A carry strategy profits from the yield or convenience return of an asset, typically by holding (or going long) an asset that pays a premium and funding that position at a lower cost. The classic example is the currency carry trade—borrowing in a low-interest-rate currency and lending in a high-rate currency—but carry principles apply across bonds, commodities, and equities.

The core principle

A carry strategy exploits the difference between the return you earn from holding an asset and the cost of financing that position. If a treasury bond yields 4% and you can borrow at 3%, you pocket 1% annually—plus or minus price appreciation or depreciation.

The beauty of carry is that it requires no view on future prices. You are indifferent to whether the asset rises or falls, provided it does not move too much. You are simply collecting the spread. This contrasts sharply with directional bets (which demand that you predict price direction) and with pairs trading (which demands mean reversion).
:::
_What this exercise asks_
1) In the passage on carry strategies, what is named as the classic example of a carry strategy?
2) Summarize the passage on carry strategies in two sentences.
3) Print the part of the passage on carry strategies between "A carry strategy profits" and "commodities, and equities.", inclusive.
The lines that come after the passage on carry strategies are not needed here.

_Source excerpt_
:::
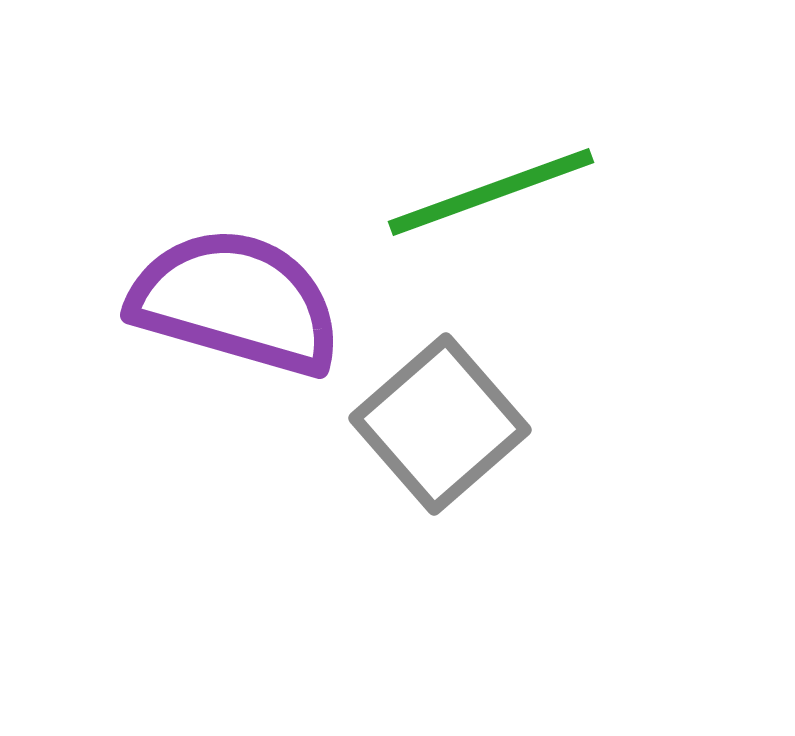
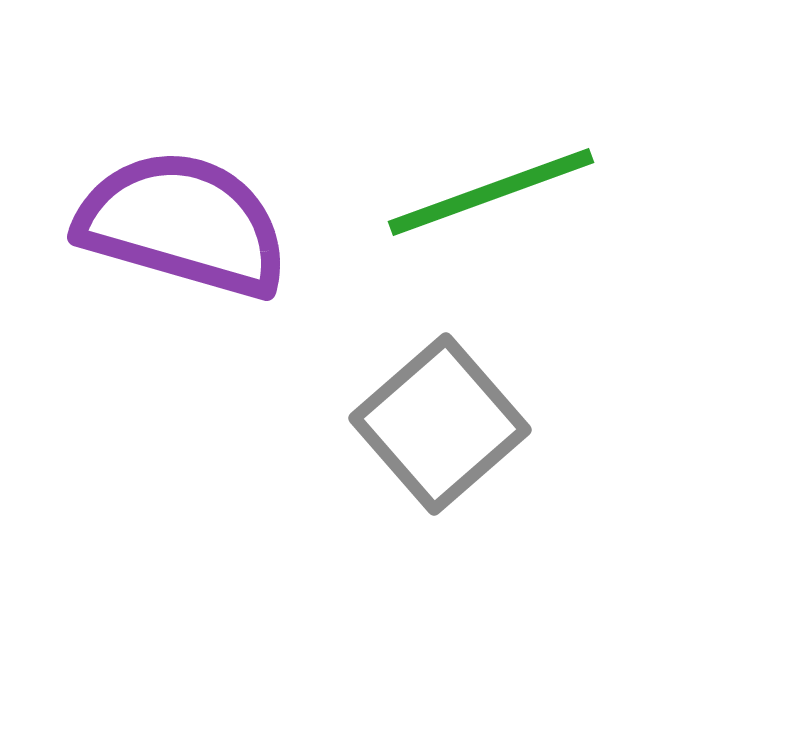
purple semicircle: moved 53 px left, 78 px up
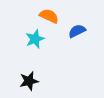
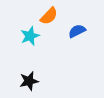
:::
_Answers by task_
1) The currency carry trade, which means borrowing in a low-interest-rate currency and lending in a high-rate currency.

2) A carry strategy profits from the difference between the return earned by holding an asset and the cost of financing that position, as in the currency carry trade, though the principle also applies to bonds, commodities, and equities. It requires no view on future prices, provided the asset does not move too much, which sets it apart from directional bets and pairs trading.

3)
A carry strategy profits from the yield or convenience return of an asset, typically by holding (or going long) an asset that pays a premium and funding that position at a lower cost. The classic example is the currency carry trade—borrowing in a low-interest-rate currency and lending in a high-rate currency—but carry principles apply across bonds, commodities, and equities.